ABOUT THIS TASK =
Copy the text read from each of the following records line for line, with every character unchanged. Leave the pictures out of your answer.
(PROVIDED MATERIAL)
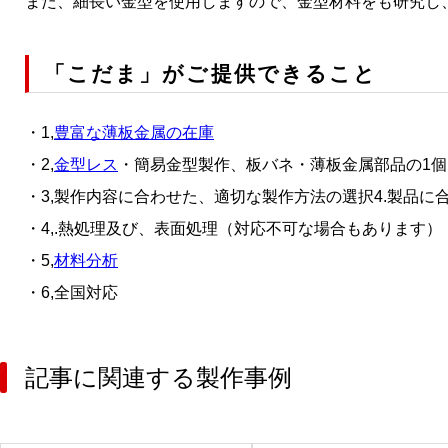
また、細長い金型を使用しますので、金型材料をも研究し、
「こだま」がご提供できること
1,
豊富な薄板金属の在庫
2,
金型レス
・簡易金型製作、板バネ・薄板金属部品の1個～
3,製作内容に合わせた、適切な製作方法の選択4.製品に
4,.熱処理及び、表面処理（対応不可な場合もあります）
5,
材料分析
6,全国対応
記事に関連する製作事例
(End PROVIDED MATERIAL)
EXERCISE RESULT =
また、細長い金型を使用しますので、金型材料をも研究し、
「こだま」がご提供できること
1,
豊富な薄板金属の在庫
2,
金型レス
・簡易金型製作、板バネ・薄板金属部品の1個～
3,製作内容に合わせた、適切な製作方法の選択4.製品に
4,.熱処理及び、表面処理（対応不可な場合もあります）
5,
材料分析
6,全国対応
記事に関連する製作事例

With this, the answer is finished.